Document text:
• • •

Kirpal Singh

Buddhism

Excerpt from the Book ‘The Crown of Life’

The teachings of Buddha represent in many ways a reaction against the religious traditions, some distorted, of the Vedas, and yet they confirm many of the basic tenets that we have already examined. The life of Buddha himself has become a legend embodying in a vivid and striking way, man’s need to turn from the phenomenal, outer world, to the noumenal, inner one. With his royal lineage and with everything that could make life happy at home, Buddha’s going out of the palace into the wilderness as a mendicant in quest of Truth was an unprecedented sacrifice. It indeed was a heroic endeavour on his part to wander for six long years, and to resort to all sorts of austerities and physical sufferings, reducing himself to a bare skeleton, and this compels deep and abiding admiration and adoration. But neither the life of luxury at home nor of tapas in the jungles could help him solve the problem of the misery, distress, sickness and death, which he had witnessed as the common lot of man’s life in the physical world. It was a momentous decision of his to forsake the ascetic life as he had done the one of luxury before.

Seated under the Bodhi tree in Gaya, in calm contemplation, he gave himself up to the divine influence that operates of itself and by itself when one resigns his self completely to the holiest and the highest in Nature, when suddenly there flashed upon his inward eye the much sought solution to the most baffling problem of life, in a seriated chain of cause and effect:

  1. the undeniable fact of suffering,
  2. the cause of suffering,
  3. the possibility of removing suffering, and lastly,
  4. the path that leads to freedom from suffering.

This was the Path of the Golden Mean, between self- indulgence and self-mortification, both of which were equally painful and unprofitable in the search after Truth. Hence it was given the name of the Middle Path, consisting of righteousness in the eightfold aspects of life, which have already been described in the earlier part of this book.

This, in brief, was the purport of the Master’s first sermon at Sarnath, delivered to the first five Bhikkhus. The simple and direct teachings, free from sophistications of the priestly order – the Brahmins – who had made rites and rituals as the be-all and end-all of man’s salvation, had a tremendous influence on the people as a whole. No wonder then that the new faith had a large number of converts from the ruling chiefs down to the layman, who eagerly took to the yellow robe.

This is the outer aspect as in all other religions of the world before and after Buddha’s time, and it worked well with the masses, for it gave them a clear perspective of life and life’s way. The intricate Vedic problems, the Vedic Pantheon and the Vedic mode of worship were bypassed in a single sweep, and the people were asked to evolve and elevate their conduct and everything else would follow of itself. This was in a way, the strict observance of yamas and niyamas that go to make for Sadachar (right conduct), the first and foremost step in the right direction.

• • •

Directives:
1 – From the Buddhism excerpt, copy the passage from "1. the undeniable" to "of this book.".
2 – Do these statements agree with the Buddhism excerpt? Answer yes or no for each and quote the words that decide it.
(a) Buddha wandered for six years as a mendicant.
(b) Buddha's first sermon at Sarnath was given to twelve Bhikkhus.
(c) Buddha sat under the Bodhi tree at Sarnath.
3 – Translate this sentence from the Buddhism excerpt into Spanish: "It was a momentous decision of his to forsake the ascetic life as he had done the one of luxury before."

Material:
• • •

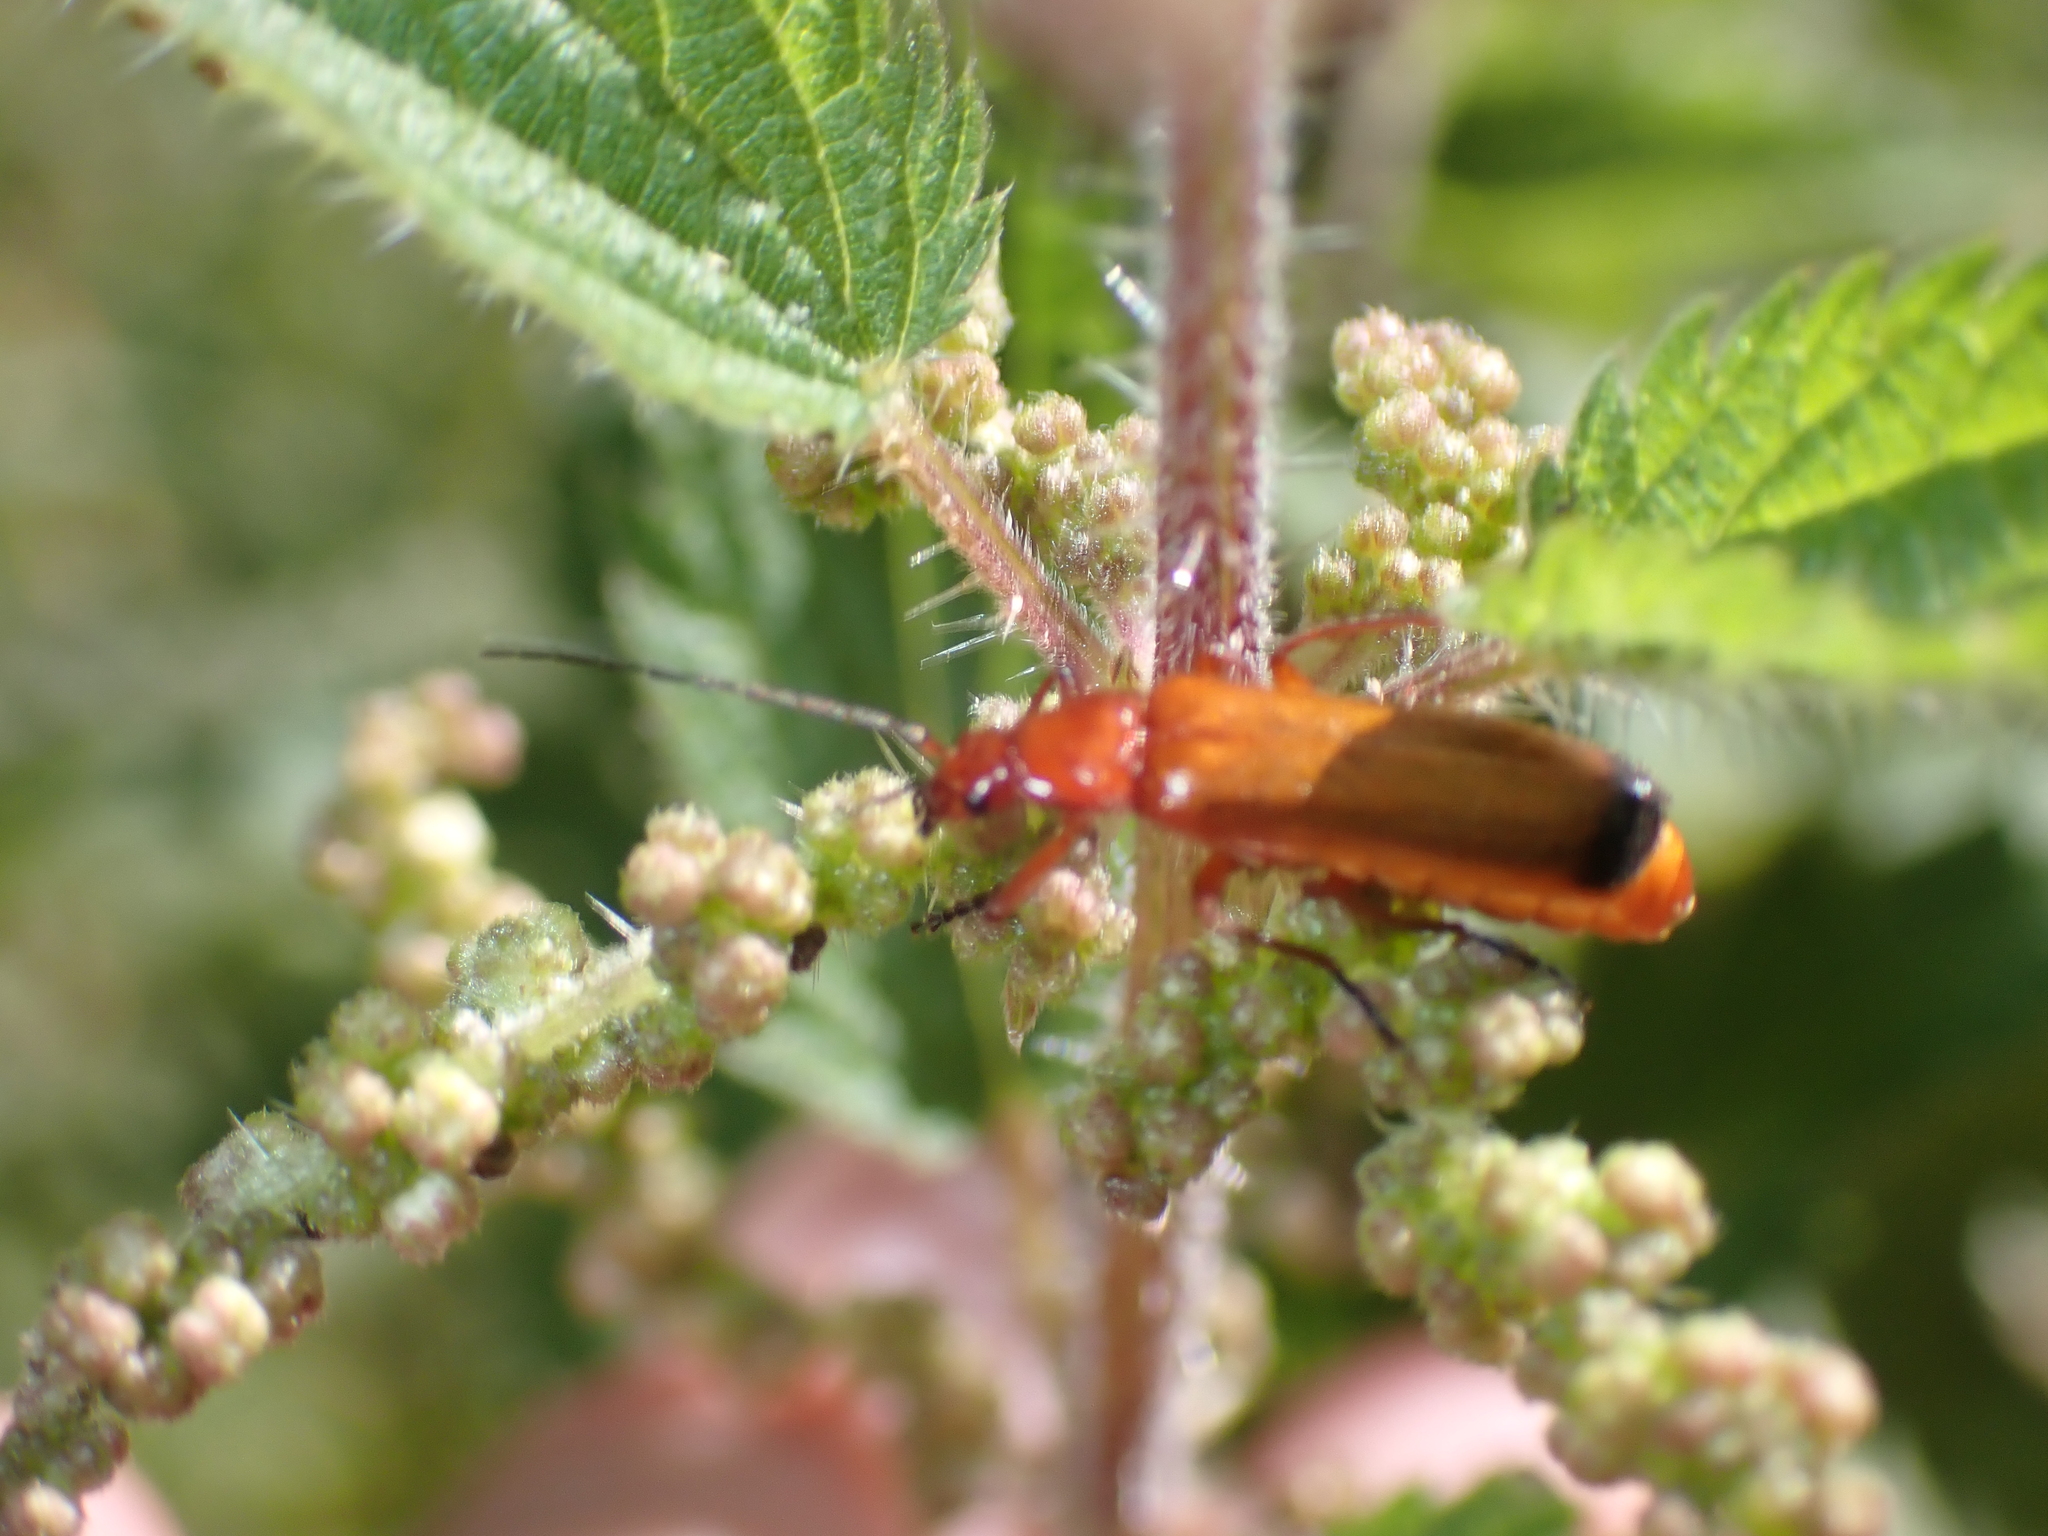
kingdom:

• • •

Written answers:
1 –
1. the undeniable fact of suffering,
  2. the cause of suffering,
  3. the possibility of removing suffering, and lastly,
  4. the path that leads to freedom from suffering.

This was the Path of the Golden Mean, between self- indulgence and self-mortification, both of which were equally painful and unprofitable in the search after Truth. Hence it was given the name of the Middle Path, consisting of righteousness in the eightfold aspects of life, which have already been described in the earlier part of this book.

2 –
(a) Yes: "to wander for six long years"
(b) No: "delivered to the first five Bhikkhus"
(c) No: "Seated under the Bodhi tree in Gaya"

3 – Fue una decisión trascendental suya abandonar la vida ascética, como antes había abandonado la vida de lujo.